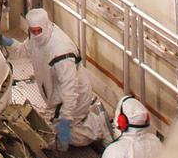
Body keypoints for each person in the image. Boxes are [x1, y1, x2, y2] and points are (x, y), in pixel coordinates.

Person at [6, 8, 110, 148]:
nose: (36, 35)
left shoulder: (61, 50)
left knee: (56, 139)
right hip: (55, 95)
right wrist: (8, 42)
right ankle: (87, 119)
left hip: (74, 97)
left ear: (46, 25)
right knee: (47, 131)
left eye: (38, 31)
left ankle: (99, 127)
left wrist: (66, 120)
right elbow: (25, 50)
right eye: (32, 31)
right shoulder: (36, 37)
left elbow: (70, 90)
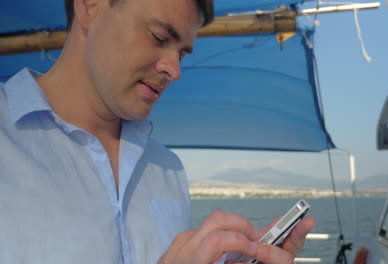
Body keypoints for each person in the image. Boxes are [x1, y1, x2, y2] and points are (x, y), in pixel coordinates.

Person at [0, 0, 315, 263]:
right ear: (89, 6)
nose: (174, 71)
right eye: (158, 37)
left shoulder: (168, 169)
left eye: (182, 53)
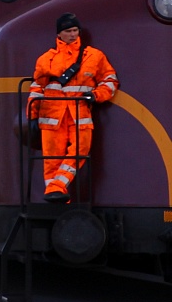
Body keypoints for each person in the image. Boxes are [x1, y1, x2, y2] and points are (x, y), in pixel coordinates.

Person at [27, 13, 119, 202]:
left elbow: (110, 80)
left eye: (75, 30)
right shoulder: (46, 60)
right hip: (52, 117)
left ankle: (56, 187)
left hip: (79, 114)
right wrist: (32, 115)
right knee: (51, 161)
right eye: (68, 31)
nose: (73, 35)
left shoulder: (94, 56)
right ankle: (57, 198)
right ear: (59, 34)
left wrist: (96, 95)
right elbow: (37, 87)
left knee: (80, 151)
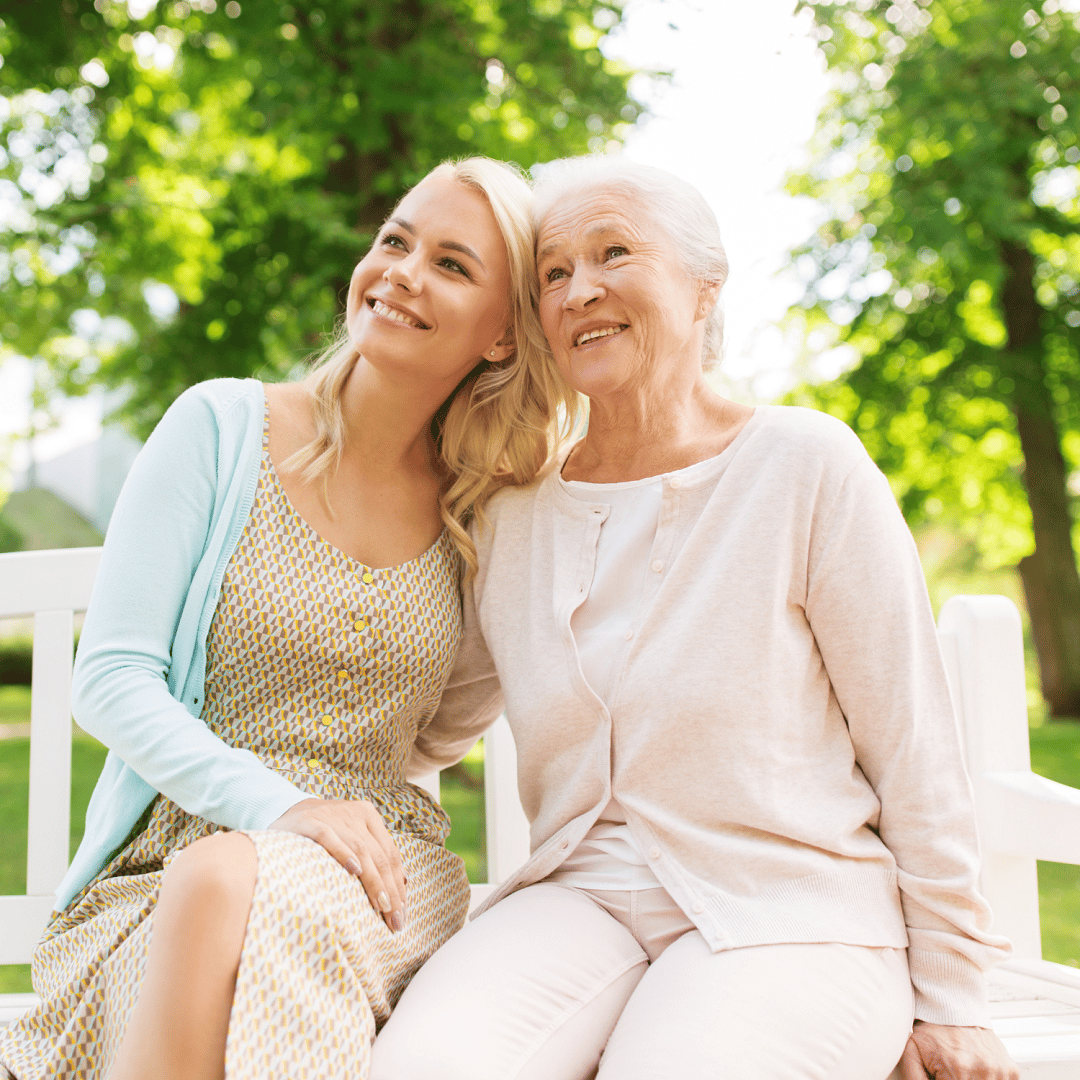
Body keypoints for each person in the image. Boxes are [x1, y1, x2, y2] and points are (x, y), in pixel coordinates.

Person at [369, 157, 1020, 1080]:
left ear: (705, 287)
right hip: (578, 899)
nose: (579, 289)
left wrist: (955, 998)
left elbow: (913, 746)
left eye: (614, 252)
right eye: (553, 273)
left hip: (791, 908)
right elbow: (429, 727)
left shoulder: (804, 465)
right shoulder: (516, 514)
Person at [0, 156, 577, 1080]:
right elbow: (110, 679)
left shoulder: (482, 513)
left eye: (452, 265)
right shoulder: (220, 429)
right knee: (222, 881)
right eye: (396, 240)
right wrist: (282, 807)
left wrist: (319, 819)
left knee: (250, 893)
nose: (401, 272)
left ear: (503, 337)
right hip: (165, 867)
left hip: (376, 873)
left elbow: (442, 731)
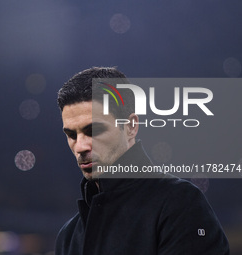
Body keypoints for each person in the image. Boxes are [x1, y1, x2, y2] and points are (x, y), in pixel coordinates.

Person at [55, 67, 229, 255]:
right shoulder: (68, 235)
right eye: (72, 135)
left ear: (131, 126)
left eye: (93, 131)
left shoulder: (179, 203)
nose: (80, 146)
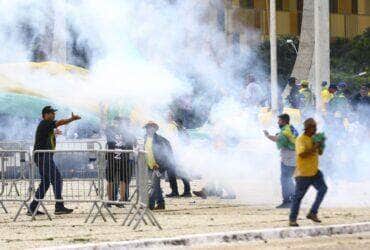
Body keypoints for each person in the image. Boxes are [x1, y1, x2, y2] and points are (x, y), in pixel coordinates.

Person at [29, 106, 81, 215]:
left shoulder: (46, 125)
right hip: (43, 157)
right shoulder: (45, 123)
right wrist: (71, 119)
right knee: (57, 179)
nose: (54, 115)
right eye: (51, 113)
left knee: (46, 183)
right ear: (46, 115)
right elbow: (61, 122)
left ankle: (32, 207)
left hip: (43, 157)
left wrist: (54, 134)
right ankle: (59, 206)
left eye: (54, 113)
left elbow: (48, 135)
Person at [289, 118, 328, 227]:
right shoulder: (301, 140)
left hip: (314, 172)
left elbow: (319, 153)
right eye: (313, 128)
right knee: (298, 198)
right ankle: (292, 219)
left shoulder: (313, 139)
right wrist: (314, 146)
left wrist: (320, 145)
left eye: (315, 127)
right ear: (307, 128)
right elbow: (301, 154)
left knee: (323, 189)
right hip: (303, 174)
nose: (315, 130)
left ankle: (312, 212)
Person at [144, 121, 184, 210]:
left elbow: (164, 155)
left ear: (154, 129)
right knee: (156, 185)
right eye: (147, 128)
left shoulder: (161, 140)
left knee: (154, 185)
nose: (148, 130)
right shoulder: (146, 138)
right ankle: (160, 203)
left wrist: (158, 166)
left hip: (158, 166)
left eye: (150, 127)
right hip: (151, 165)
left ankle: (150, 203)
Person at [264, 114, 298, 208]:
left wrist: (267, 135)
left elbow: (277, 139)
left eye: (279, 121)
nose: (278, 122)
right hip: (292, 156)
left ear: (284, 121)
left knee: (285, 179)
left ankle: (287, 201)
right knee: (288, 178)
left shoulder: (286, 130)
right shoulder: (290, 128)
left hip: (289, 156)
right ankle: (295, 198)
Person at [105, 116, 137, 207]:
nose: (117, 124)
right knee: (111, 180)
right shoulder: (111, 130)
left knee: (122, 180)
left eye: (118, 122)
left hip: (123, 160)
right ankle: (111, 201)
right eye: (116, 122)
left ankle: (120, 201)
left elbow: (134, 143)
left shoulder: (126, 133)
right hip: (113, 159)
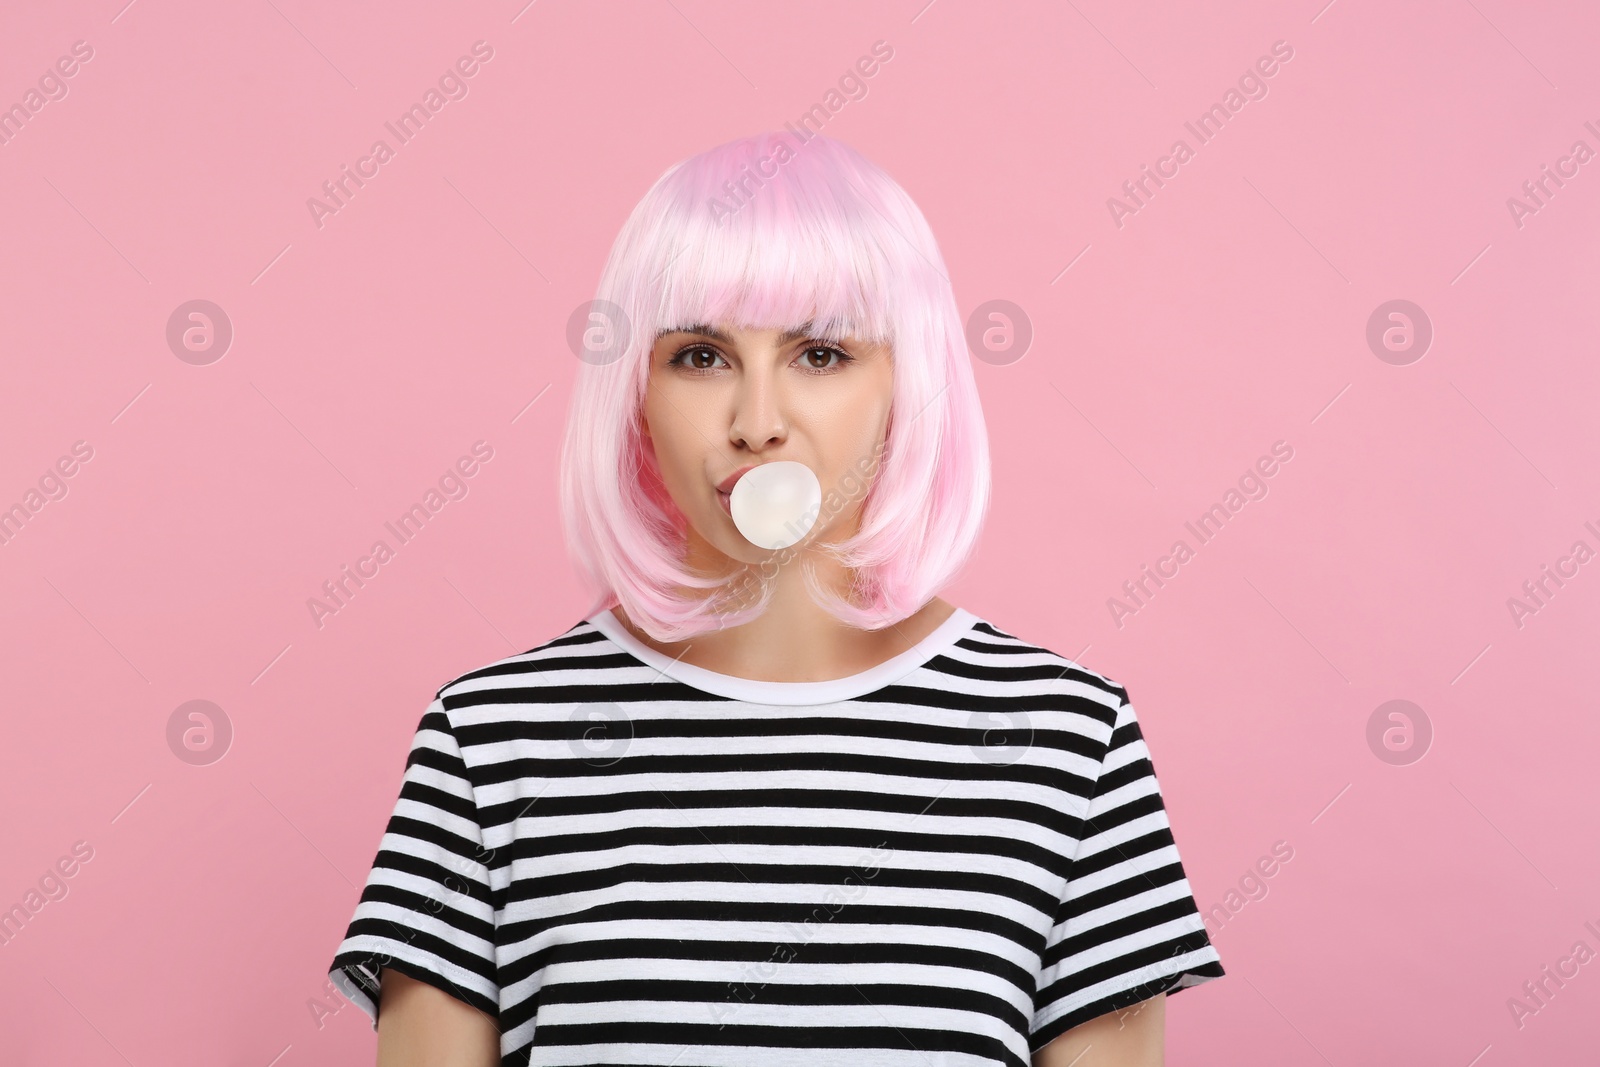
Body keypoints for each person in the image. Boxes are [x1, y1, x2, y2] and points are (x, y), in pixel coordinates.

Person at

==

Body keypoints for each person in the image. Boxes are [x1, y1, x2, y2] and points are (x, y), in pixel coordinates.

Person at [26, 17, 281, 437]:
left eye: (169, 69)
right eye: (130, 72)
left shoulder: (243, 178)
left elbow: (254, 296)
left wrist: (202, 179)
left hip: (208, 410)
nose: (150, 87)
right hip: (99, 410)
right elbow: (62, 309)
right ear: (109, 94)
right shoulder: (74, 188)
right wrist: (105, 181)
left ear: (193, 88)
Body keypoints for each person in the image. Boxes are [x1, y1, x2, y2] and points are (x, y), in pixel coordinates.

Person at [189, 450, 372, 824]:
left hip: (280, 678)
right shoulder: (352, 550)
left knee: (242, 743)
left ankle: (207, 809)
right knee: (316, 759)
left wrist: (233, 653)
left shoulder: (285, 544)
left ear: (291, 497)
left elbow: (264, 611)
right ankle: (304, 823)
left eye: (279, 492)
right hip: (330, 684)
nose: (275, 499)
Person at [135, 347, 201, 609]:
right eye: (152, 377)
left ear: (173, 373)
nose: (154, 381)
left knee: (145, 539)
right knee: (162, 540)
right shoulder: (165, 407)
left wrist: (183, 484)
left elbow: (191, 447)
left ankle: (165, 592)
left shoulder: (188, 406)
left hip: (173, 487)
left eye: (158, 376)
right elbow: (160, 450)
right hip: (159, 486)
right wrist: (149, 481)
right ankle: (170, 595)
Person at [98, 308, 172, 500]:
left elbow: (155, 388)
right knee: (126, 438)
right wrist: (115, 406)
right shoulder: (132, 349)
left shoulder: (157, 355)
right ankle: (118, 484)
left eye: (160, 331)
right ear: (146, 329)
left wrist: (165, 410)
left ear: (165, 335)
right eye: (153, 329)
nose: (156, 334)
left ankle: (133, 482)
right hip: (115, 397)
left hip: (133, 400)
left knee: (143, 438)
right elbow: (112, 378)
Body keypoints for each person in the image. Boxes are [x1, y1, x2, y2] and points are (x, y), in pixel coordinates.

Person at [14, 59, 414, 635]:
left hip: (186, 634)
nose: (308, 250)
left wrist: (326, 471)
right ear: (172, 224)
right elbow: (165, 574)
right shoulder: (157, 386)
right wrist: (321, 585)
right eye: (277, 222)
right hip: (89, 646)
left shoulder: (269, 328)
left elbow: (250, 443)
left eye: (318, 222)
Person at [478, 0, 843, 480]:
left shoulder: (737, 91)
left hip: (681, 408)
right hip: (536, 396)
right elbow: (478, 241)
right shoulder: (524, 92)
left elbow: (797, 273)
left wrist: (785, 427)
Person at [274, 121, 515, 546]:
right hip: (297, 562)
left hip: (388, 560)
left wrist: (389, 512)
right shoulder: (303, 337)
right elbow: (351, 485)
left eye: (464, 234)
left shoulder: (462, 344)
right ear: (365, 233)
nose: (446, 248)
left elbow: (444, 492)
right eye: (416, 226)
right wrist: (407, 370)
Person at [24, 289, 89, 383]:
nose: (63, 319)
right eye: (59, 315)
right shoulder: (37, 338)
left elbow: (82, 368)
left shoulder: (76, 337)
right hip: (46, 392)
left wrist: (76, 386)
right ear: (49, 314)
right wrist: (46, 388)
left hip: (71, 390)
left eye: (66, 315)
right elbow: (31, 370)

• **Instructions to follow**
Write out exactly the lines above from the line with "left elbow: (277, 139)" through the line with "left hip: (289, 156)", both of them included, and leave out all other lines.

• **Solution to this exercise**
left elbow: (277, 139)
left eye: (279, 121)
nose: (278, 122)
right hip: (292, 156)
left ear: (284, 121)
left knee: (285, 179)
left ankle: (287, 201)
right knee: (288, 178)
left shoulder: (286, 130)
right shoulder: (290, 128)
left hip: (289, 156)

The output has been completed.